PJI Bojonegoro Pasang Instalasi Listrik Gratis untuk Warga Kedungadem
BOJONEGORO —Jatim.wartaglobal.id - Semangat memperingati Hari Kemerdekaan Republik Indonesia ke-81 tidak hanya diwujudkan melalui upacara dan kegiatan seremonial semata. Persatuan Jurnalis Indonesia (PJI) Bojonegoro memilih menghadirkan makna kemerdekaan melalui aksi sosial yang menyentuh langsung kehidupan masyarakat.
Memasuki bulan kemerdekaan Agustus 2026, PJI Bojonegoro kembali menjalankan program rutin pemasangan listrik gratis bagi warga yang belum memiliki akses penerangan layak. Kali ini, bantuan dialokasikan untuk rumah Samadi, warga Dusun Jambean RT 14/RW 04, Desa Jamberejo, Kecamatan Kedungadem, Kabupaten Bojonegoro.

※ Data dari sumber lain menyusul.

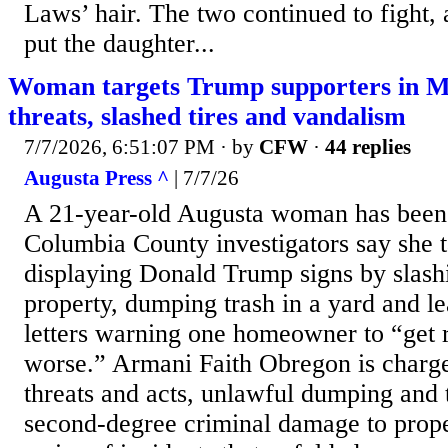
Laws’ hair. The two continued to fight,
put the daughter...
Woman targets Trump supporters in M
threats, slashed tires and vandalism
7/7/2026, 6:51:07 PM
· by
CFW
·
44 replies
Augusta Press ^
| 7/7/26
A 21-year-old Augusta woman has been 
Columbia County investigators say she 
displaying Donald Trump signs by slashi
property, dumping trash in a yard and l
letters warning one homeowner to “get 
worse.” Armani Faith Obregon is charged
threats and acts, unlawful dumping and 
second-degree criminal damage to prope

Pengerjaan Instalasi Meter Listrik (IML) di rumah Samadi telah rampung dilaksanakan pada Minggu (16/8/2026). Saat ini, penerima manfaat hanya tinggal menunggu penerbitan Surat Perintah Kerja (SPK) dari pihak PLN untuk pemasangan kwh meter.
Ketua Panitia Program Pemasangan Listrik Gratis PJI Bojonegoro, Didik Supriyanto, memastikan bahwa seluruh jaringan instalasi internal rumah telah siap.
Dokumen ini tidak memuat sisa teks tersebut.